**Action item:**
Where in the data below does the word "utility" appear? Copy each line that holds it.

Dataset entries

───

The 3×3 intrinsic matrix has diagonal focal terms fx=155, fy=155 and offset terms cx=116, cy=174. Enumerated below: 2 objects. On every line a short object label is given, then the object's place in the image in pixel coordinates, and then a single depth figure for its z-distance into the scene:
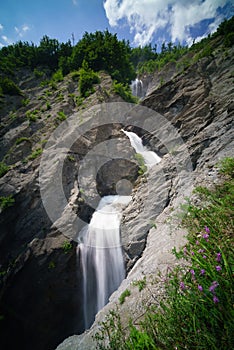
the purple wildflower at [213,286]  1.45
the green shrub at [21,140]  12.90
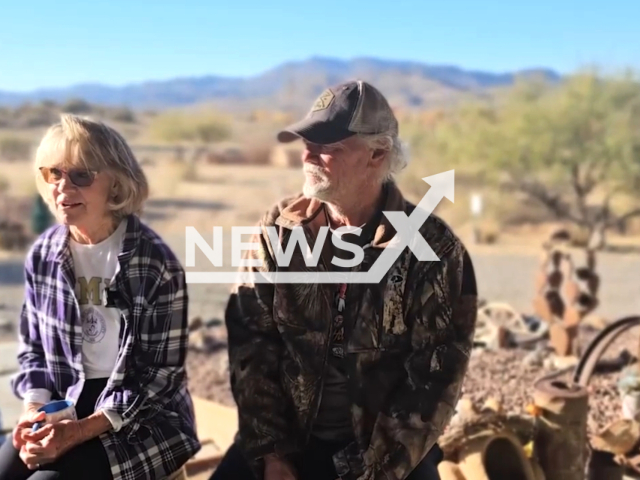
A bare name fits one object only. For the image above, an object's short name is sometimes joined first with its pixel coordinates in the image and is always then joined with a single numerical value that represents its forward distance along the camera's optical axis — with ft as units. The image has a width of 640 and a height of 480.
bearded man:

───

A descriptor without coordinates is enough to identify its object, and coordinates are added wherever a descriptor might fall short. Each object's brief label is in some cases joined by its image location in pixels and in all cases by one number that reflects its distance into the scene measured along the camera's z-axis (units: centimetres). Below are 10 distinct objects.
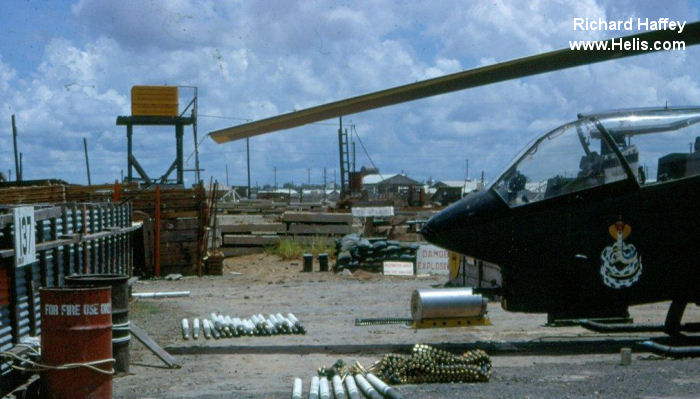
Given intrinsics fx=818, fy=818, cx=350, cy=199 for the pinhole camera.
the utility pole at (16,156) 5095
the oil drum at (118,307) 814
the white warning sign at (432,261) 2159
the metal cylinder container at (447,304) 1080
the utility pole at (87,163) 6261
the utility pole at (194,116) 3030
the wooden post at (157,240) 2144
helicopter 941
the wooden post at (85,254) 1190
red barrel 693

───

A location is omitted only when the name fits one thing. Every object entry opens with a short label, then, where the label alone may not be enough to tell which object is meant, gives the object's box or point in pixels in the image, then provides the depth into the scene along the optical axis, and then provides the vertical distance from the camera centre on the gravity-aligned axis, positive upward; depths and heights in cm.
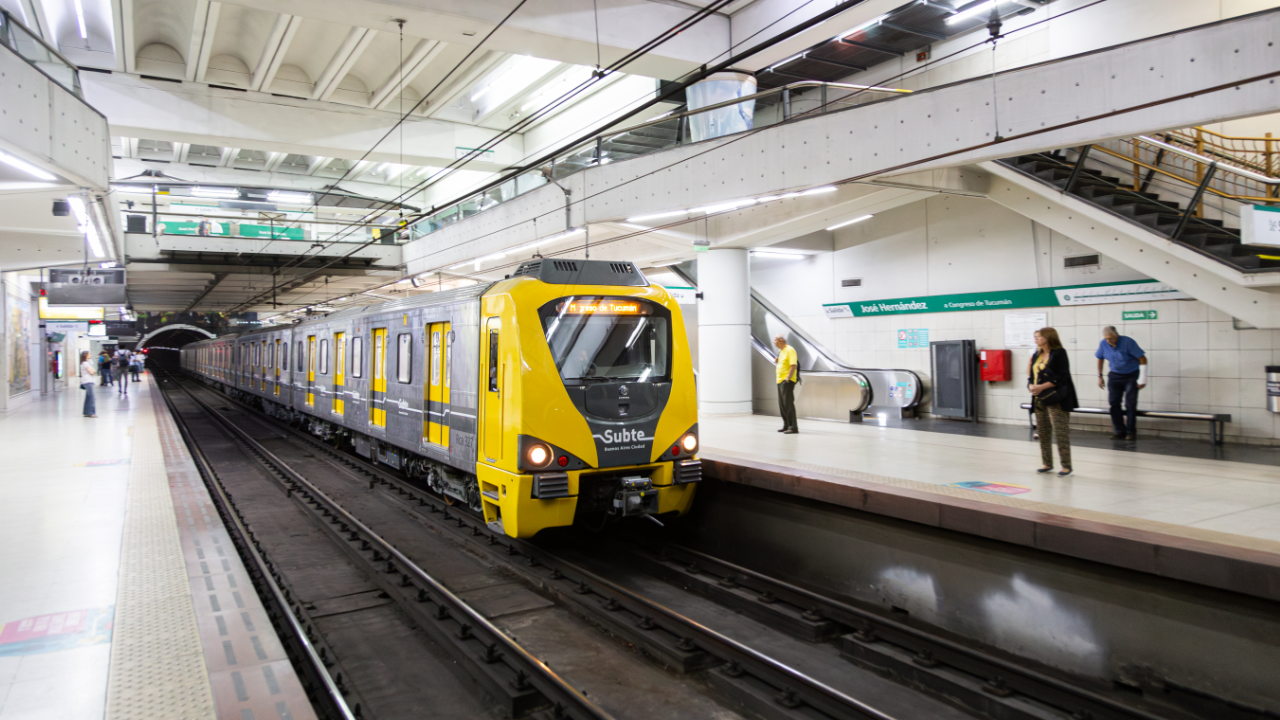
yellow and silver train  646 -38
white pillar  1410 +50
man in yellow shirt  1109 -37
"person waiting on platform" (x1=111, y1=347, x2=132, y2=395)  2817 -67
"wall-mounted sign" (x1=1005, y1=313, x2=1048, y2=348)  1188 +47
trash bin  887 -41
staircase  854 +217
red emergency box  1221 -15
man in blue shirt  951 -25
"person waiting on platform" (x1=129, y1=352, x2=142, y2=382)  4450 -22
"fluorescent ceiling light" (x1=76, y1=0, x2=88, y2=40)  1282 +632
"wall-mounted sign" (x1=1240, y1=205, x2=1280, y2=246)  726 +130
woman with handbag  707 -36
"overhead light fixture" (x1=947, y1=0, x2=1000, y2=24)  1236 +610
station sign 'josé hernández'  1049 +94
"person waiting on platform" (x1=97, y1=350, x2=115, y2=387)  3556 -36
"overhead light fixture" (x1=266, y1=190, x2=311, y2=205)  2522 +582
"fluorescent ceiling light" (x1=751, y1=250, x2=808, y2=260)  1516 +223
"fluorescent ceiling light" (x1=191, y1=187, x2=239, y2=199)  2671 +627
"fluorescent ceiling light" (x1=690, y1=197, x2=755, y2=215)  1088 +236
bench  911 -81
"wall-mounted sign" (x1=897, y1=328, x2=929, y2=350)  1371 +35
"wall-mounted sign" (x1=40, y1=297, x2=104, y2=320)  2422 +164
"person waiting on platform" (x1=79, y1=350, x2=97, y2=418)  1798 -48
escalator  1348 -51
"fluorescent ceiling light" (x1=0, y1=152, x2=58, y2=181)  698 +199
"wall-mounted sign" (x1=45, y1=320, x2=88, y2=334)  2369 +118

───

**Final answer:**
the utility pole at (16,156) 5095
the utility pole at (87,163) 6261
the utility pole at (194,116) 3030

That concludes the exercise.